## Exercise
Hand back, word for word, the lines from the one containing "83 193 98.3" to the end of the records, both included, and leave out pictures.

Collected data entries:
**********
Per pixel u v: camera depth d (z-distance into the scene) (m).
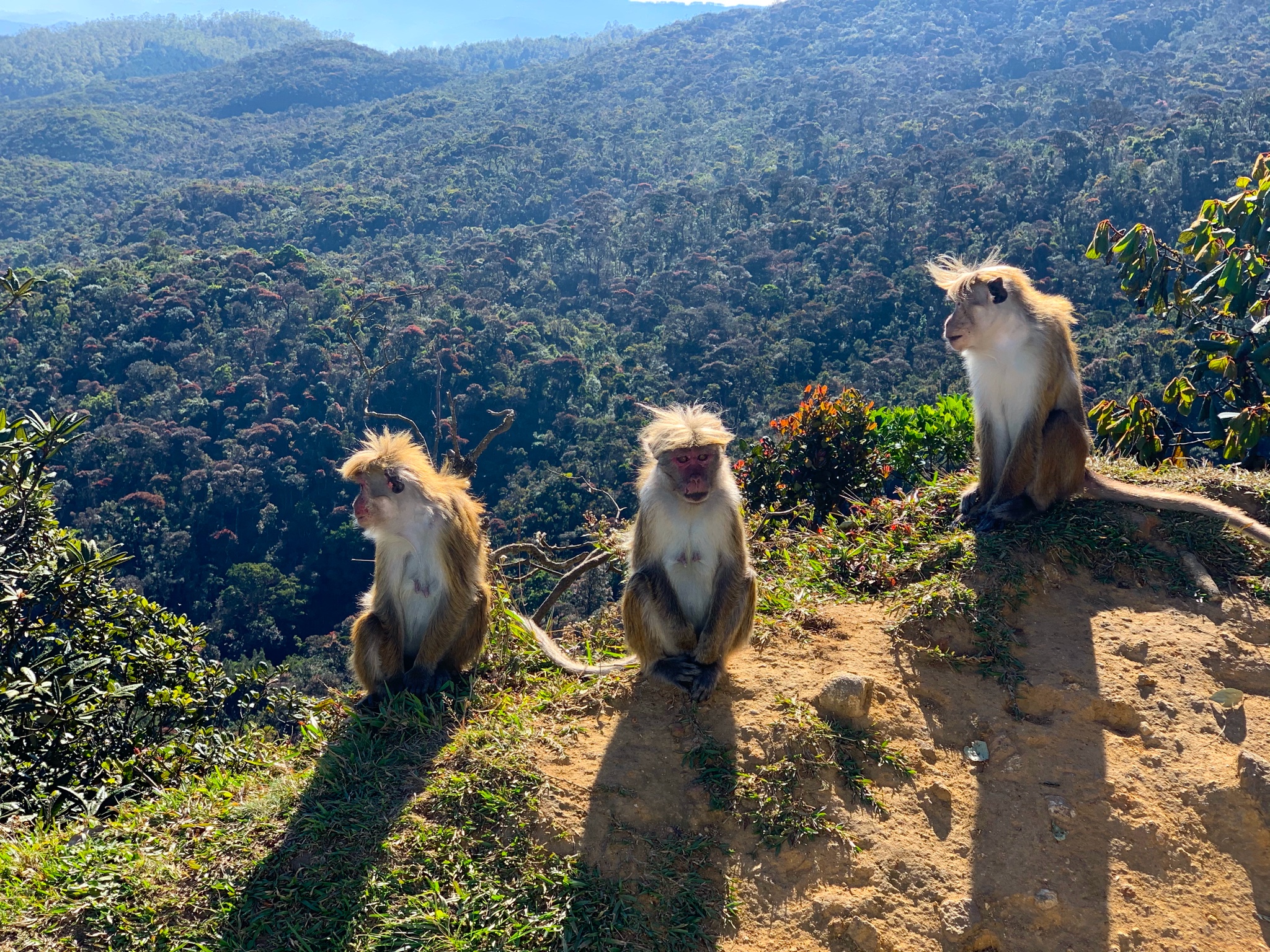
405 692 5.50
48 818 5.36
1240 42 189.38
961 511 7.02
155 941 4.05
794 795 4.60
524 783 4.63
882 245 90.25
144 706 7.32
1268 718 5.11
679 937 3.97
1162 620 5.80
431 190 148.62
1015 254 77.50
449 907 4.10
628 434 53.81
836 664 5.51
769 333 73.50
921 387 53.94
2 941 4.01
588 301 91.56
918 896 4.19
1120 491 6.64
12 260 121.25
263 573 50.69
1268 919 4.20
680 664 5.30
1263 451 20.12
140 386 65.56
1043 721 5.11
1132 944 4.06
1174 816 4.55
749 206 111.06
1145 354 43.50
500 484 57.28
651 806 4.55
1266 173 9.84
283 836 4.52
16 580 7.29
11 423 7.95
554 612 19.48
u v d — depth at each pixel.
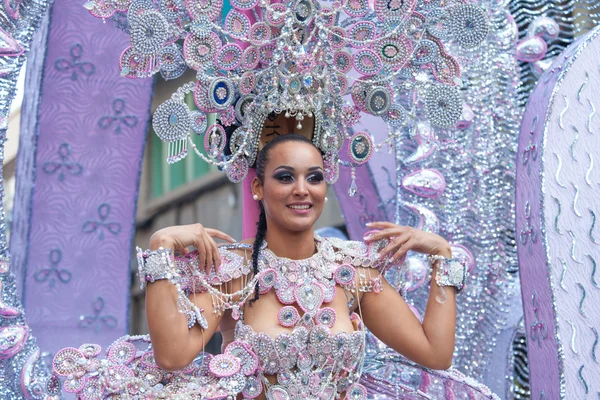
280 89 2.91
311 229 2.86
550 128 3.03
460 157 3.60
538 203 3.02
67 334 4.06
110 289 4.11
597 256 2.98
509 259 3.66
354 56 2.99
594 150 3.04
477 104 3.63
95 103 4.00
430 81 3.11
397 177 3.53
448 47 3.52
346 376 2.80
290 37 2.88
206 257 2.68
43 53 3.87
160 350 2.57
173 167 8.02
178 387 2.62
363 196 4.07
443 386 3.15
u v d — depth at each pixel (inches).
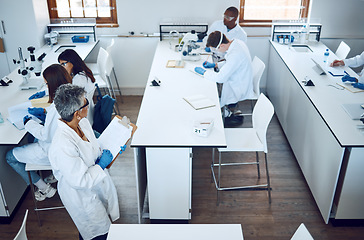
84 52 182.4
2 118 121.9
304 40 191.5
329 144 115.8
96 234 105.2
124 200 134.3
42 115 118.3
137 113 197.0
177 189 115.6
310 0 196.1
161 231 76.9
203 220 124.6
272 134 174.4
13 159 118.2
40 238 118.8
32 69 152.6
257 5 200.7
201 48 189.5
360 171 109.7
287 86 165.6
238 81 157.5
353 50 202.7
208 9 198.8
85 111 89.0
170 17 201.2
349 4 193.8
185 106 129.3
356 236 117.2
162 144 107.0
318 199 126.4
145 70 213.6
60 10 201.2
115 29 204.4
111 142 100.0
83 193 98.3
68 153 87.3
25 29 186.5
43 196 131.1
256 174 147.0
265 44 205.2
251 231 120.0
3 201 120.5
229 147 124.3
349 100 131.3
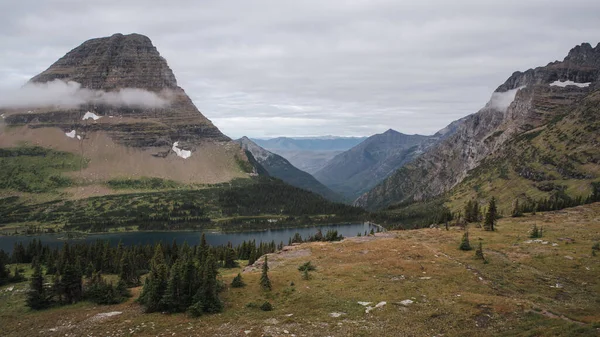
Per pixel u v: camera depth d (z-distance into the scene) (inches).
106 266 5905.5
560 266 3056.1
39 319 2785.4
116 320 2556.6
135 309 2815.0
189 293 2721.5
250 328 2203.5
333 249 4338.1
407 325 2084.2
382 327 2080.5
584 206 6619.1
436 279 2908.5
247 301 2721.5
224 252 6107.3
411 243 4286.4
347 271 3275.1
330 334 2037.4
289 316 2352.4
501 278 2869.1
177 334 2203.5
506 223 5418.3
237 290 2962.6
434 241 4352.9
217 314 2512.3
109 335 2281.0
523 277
**********
## Solution for this problem
83 193 98.3
68 153 87.3
25 29 186.5
43 196 131.1
256 174 147.0
265 44 205.2
251 231 120.0
3 201 120.5
229 147 124.3
349 100 131.3
Per pixel u v: camera depth d (z-distance into the scene) (inches).
106 266 5905.5
560 266 3056.1
39 319 2785.4
116 320 2556.6
135 309 2815.0
189 293 2721.5
250 328 2203.5
333 249 4338.1
407 325 2084.2
382 327 2080.5
584 206 6619.1
436 279 2908.5
247 301 2721.5
224 252 6107.3
411 243 4286.4
347 271 3275.1
330 334 2037.4
289 316 2352.4
501 278 2869.1
177 334 2203.5
506 223 5418.3
237 290 2962.6
434 241 4352.9
217 314 2512.3
109 335 2281.0
523 277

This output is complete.